Start of MATERIAL SUPPLIED

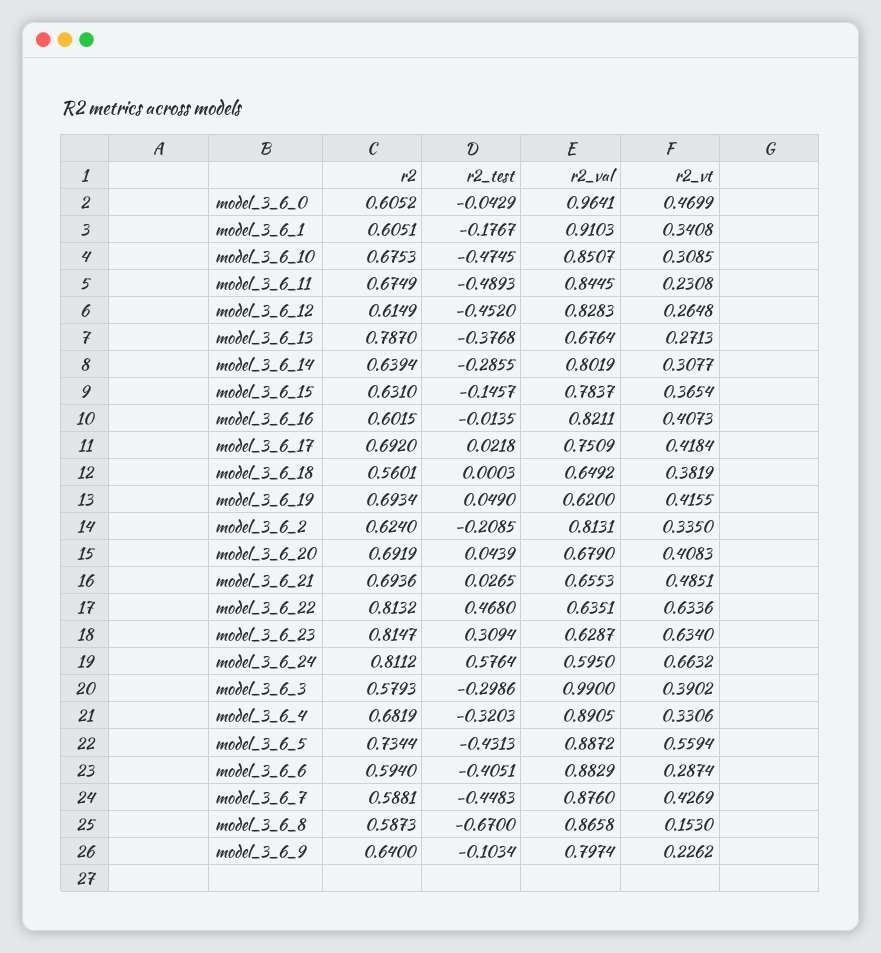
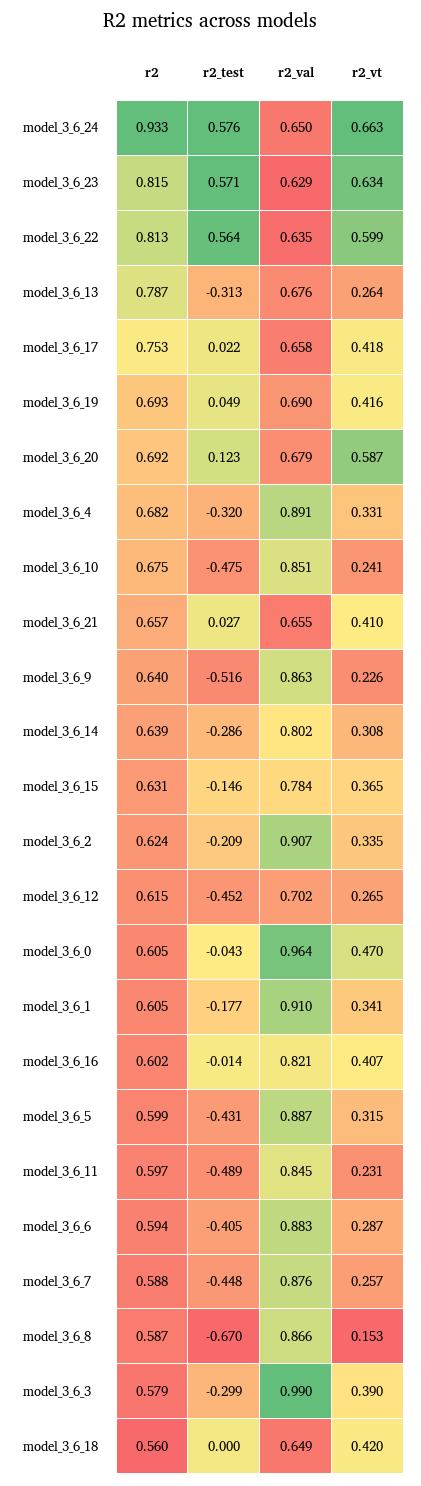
r2_vt, model_3_6_10: 0.3085 -> 0.241
r2, model_3_6_11: 0.6749 -> 0.597
r2_val, model_3_6_12: 0.8283 -> 0.702
r2_test, model_3_6_13: -0.3768 -> -0.313
r2_vt, model_3_6_13: 0.2713 -> 0.264
r2, model_3_6_17: 0.692 -> 0.753
r2_val, model_3_6_17: 0.7509 -> 0.658
r2_vt, model_3_6_18: 0.3819 -> 0.42
r2_val, model_3_6_19: 0.62 -> 0.69
r2_val, model_3_6_2: 0.8131 -> 0.907
r2_test, model_3_6_20: 0.0439 -> 0.123
r2_vt, model_3_6_20: 0.4083 -> 0.587
r2, model_3_6_21: 0.6936 -> 0.657
r2_vt, model_3_6_21: 0.4851 -> 0.41
r2_test, model_3_6_22: 0.468 -> 0.564
r2_vt, model_3_6_22: 0.6336 -> 0.599
r2_test, model_3_6_23: 0.3094 -> 0.571
r2, model_3_6_24: 0.8112 -> 0.933
r2_val, model_3_6_24: 0.595 -> 0.65
r2, model_3_6_5: 0.7344 -> 0.599
r2_vt, model_3_6_5: 0.5594 -> 0.315
r2_vt, model_3_6_7: 0.4269 -> 0.257
r2_test, model_3_6_9: -0.1034 -> -0.516
r2_val, model_3_6_9: 0.7974 -> 0.863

End of MATERIAL SUPPLIED

INSTRUCTIONS FOR THE TASK
Copy exactly the lines from the first line of the records above through the line with "r2_val, model_3_6_19: 0.62 -> 0.69", both included, and nothing else. Pictures stay out.

REPLY
r2_vt, model_3_6_10: 0.3085 -> 0.241
r2, model_3_6_11: 0.6749 -> 0.597
r2_val, model_3_6_12: 0.8283 -> 0.702
r2_test, model_3_6_13: -0.3768 -> -0.313
r2_vt, model_3_6_13: 0.2713 -> 0.264
r2, model_3_6_17: 0.692 -> 0.753
r2_val, model_3_6_17: 0.7509 -> 0.658
r2_vt, model_3_6_18: 0.3819 -> 0.42
r2_val, model_3_6_19: 0.62 -> 0.69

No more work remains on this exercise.